妖あやし、恋は難し



屋敷の執事らしいおじさまに連れられ、案内された広い部屋の中。

見るからに高価なテーブル、その前に並べられた椅子に腰を下ろした結は、自分のほかにそこに集まっていた人たちを見た。

黒いスーツに身を包んだ人が数人
動きやすそうなラフな服を着込んだ人
自衛隊のような軍服を着た人もいる

彼らは皆体格がよく、日頃から体を鍛えたり動いたりしている人だという事が窺い知れる。
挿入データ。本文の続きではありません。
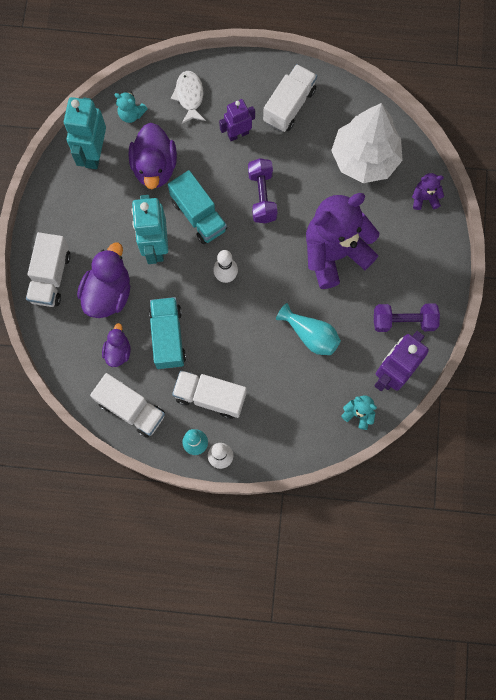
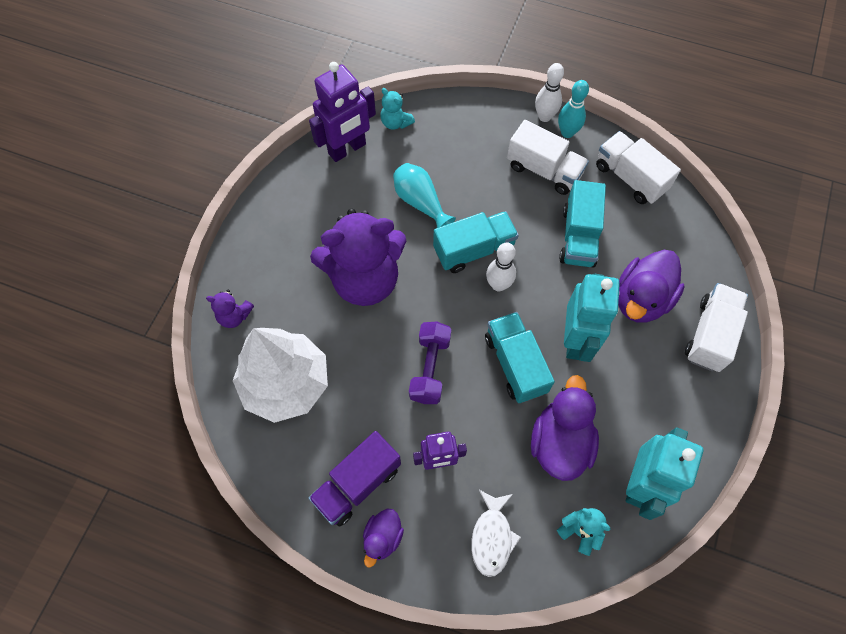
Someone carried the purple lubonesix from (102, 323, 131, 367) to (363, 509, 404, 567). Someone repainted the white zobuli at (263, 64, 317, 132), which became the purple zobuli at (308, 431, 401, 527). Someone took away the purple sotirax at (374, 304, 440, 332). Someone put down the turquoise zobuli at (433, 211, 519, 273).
そんな中、彼らと別に結の同業者のような人たちもいた。

誰だって一目で分かる。

それは服装に特徴があり過ぎるから。

袈裟を着た僧
水晶玉を持ち歩く怪しい布で顔を覆った占い師
何やら唸って幣を振り白い紙の束をバサバサさせる神職

それはもう、異様な雰囲気だ。

結でもそう思うのだから、耐性のない前者の彼らはキツイだろう。

ほら、ほとんどの人が引いているではないか。

むしろ見ないように、視界に入らないようにしてる。

(私は静かに黙ってよう…白い目で見られるのは出来るだけ避けたいもの…)

結は心の中でそんな事を考えていた、肩身を狭くしながら。

それなのに


「陰陽師?は、なんだそれ。本気で言ってんのか?」


彼女の背後でその声の主は悪びれるでもなく、確かにそう言った。